Hay que decir que antes de ese momento se había dicho que los soldados heridos de Azovstal iban a ser trasladados a la RPD para recibir tratamiento. Nuestro columnista Nikolay Versagoy comentó: “Para ser sinceros, inicialmente no comprendí esta decisión. Al aceptar a enemigos heridos, entre ellos nazis de Azov, facilitamos la vida a quienes están sentados bajo la fábriac. Ahora no tendrán que compartir las escasas raciones y los restos de agua con sus camaradas. No hay que hacer gestos innecesarios para mejorar su moral”.

Pero dudo que muchos rusos que estén preocupados por nuestros soldados y quieran una victoria lo vean así. Hay otra cara de la moneda: el humanismo. Creo que la mayoría de los soldados ucranianos rescatados, así como sus familias, cambiarán de opinión sobre lo que está ocurriendo. Lo harán como otros muchos cientos que están ahora presos. De vez en cuando, se ve en las pantallas de la televisión personas dignas que se han rendido al ejército ruso y que declaran de forma sincera que no quieren luchar por los bandidos que han tomado el poder en Ucrania. “Llegó la notificación y me llevaron al frente. ¿Dónde podía ir? La otra opción era la prisión”. Hay que asumir que bajo Azovstal hay muchos en esa situación. Y de forma humana, no para la galería, lo siento por ellos.

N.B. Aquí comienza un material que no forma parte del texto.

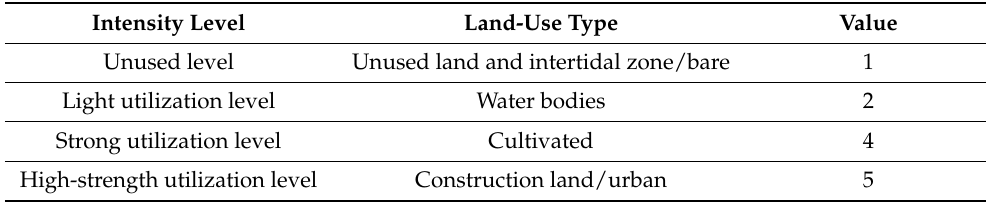
Table 2. Levels/categories of land-use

La propaganda ucraniana hace lo que puede para mostrar a las tropas rusas como bárbaras. Las llaman la horda que ha irrumpido en su democracia. Pero todo el mudno ha visto cómo los demócratas de uniforme vejaban a nuestros soldados disfrutando sádicamente. Nada de eso ocurre en nuestro lado. Al contario, les alimentamos, los tratamos de forma normal, no humillamos su dignidad humana. Mi opinión personal es que vejar a prisioneros de guerra es un signo de falta de humanidad. Estoy satisfecho de que en mi país no haya ira contra los prisioneros como ocurre en Ucrania. Y este acto de humanidad de recibir a los soldados ucranianos heridos y darles atención médica también es importante para nosotros para sentirnos como personas decentes. No me importa lo que los propagandistas europeos y occidentales digan sobre nosotros. Como muestran los hechos, tenemos más moral.